Job item.
Locate the word "创办一家小公司" in the entries below, then gather every line that holds it.

____

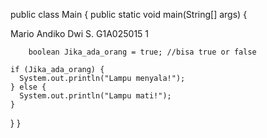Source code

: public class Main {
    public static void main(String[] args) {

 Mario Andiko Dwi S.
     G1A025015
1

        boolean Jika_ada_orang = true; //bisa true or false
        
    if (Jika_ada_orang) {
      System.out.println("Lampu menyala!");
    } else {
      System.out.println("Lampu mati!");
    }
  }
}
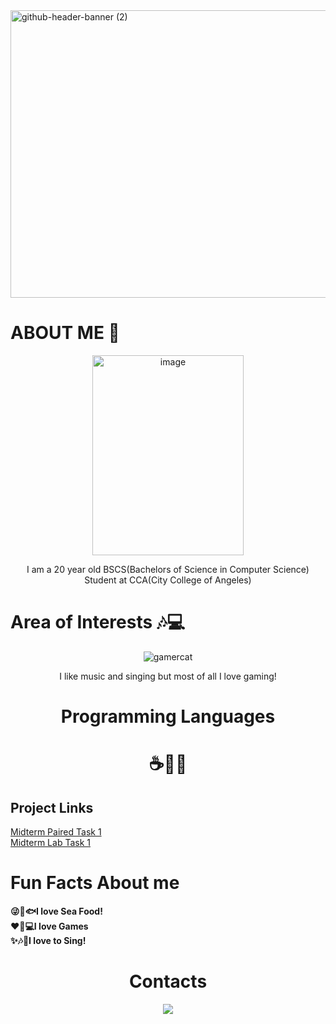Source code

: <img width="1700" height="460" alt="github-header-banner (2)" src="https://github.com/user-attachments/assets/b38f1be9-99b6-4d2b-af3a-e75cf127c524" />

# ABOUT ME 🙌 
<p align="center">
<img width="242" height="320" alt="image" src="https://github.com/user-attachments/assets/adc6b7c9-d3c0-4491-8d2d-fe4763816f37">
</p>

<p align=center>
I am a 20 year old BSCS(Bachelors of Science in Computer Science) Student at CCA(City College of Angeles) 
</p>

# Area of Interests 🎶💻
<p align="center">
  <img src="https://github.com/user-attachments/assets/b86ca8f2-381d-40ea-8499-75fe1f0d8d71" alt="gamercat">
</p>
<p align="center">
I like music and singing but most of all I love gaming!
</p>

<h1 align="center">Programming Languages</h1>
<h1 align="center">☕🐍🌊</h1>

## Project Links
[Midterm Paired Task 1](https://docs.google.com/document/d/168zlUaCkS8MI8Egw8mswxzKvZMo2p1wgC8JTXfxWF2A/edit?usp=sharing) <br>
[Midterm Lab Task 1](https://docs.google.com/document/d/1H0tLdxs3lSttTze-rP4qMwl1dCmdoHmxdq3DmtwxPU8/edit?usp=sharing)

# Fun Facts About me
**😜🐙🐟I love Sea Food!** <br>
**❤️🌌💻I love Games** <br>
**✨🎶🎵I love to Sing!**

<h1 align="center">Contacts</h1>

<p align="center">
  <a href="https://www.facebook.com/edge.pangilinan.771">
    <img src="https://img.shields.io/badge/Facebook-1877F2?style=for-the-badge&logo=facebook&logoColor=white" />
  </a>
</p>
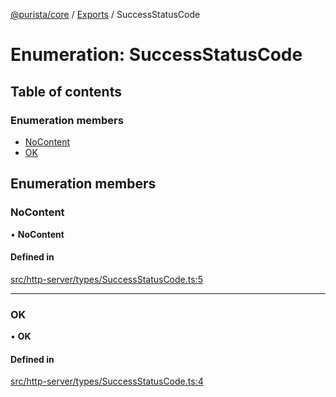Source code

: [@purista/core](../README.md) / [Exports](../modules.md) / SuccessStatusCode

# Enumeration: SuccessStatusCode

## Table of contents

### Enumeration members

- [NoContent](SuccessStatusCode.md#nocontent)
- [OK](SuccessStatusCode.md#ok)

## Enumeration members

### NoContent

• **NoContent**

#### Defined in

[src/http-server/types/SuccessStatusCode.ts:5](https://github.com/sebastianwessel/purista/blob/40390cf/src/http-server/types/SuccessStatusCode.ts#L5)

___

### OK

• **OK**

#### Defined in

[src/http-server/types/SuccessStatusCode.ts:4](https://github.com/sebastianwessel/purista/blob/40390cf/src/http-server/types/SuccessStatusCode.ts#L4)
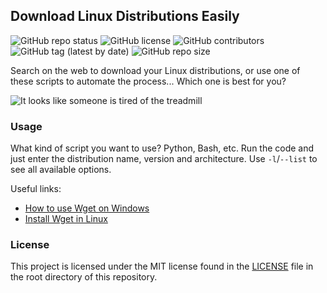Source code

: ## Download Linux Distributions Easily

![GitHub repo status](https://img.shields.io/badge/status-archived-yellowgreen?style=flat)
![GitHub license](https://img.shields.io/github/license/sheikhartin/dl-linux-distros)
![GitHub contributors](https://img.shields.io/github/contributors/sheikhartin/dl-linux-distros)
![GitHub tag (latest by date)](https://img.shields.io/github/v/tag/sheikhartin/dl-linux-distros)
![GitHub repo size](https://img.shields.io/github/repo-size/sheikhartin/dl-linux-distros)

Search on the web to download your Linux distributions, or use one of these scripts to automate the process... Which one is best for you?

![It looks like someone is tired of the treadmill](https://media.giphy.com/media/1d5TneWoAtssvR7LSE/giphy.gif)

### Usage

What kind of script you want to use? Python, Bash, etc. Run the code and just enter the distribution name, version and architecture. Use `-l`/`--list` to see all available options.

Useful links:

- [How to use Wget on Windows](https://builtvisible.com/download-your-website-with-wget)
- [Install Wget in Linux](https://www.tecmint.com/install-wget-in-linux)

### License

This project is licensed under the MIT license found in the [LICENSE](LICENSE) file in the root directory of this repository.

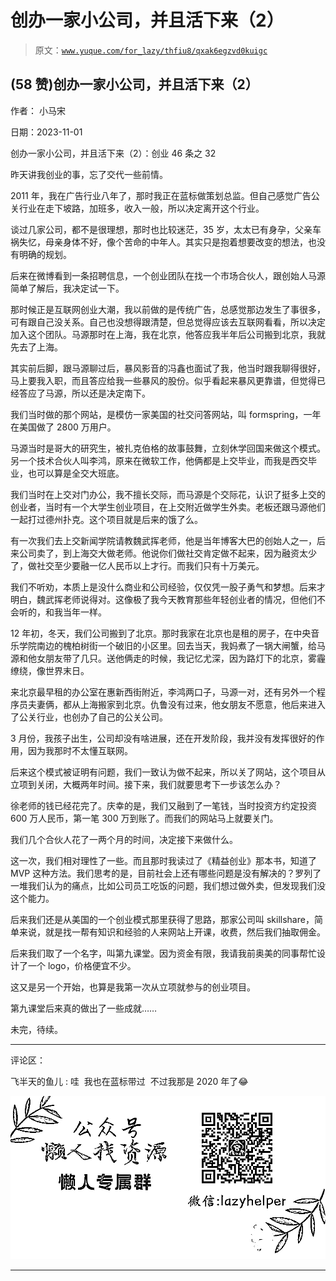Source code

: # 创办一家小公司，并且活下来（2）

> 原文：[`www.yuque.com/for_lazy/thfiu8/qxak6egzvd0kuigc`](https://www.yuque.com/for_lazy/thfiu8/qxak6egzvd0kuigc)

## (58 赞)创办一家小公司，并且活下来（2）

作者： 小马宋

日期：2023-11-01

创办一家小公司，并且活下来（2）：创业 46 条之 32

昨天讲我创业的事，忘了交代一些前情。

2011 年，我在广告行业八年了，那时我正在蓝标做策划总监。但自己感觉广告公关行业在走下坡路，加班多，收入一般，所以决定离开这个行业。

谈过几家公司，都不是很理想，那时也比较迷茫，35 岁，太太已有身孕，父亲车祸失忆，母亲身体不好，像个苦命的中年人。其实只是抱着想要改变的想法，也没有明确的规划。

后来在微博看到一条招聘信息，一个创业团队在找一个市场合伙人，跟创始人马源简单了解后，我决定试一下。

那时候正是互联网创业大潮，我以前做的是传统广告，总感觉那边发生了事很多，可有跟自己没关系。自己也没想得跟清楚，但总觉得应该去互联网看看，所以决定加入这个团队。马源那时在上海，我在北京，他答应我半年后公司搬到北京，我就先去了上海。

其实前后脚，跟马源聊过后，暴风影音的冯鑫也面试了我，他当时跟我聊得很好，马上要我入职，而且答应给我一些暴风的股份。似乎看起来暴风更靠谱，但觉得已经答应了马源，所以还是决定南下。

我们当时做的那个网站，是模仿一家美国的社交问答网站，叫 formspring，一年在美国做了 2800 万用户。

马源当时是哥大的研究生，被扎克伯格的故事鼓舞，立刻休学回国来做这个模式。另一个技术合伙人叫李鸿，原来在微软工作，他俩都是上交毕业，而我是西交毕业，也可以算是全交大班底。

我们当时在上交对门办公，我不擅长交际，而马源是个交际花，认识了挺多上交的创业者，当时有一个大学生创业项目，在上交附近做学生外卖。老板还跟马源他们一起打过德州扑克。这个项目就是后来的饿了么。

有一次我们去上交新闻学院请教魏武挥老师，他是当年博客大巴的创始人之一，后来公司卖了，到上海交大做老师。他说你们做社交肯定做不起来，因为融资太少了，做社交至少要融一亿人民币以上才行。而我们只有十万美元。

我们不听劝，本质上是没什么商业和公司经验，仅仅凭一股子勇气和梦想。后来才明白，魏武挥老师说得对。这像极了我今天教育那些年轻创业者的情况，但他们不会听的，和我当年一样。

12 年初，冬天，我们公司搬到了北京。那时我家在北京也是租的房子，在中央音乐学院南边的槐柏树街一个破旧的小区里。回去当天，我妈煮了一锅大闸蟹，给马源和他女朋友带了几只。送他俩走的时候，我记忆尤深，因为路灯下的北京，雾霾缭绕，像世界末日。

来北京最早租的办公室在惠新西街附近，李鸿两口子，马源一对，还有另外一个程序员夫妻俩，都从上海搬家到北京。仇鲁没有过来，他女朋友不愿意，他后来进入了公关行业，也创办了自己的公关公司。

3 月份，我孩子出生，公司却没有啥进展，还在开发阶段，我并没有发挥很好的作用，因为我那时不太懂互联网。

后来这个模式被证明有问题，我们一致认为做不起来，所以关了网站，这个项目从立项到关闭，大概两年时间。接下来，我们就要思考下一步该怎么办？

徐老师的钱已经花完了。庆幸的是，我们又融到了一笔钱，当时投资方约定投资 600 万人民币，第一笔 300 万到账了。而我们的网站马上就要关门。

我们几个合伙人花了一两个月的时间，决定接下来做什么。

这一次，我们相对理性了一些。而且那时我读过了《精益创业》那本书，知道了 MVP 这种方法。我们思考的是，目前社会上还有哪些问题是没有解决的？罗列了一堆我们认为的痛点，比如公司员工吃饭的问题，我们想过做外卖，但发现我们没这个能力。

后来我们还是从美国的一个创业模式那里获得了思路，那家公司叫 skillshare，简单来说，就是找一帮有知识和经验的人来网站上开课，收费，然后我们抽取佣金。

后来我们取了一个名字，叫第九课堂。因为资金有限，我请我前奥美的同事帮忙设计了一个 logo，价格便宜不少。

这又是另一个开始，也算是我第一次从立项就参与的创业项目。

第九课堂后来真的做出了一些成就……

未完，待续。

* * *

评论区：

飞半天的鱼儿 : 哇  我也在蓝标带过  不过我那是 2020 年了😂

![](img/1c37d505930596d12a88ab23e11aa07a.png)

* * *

____

Answer for this exercise.
: # 创办一家小公司，并且活下来（2）
## (58 赞)创办一家小公司，并且活下来（2）
创办一家小公司，并且活下来（2）：创业 46 条之 32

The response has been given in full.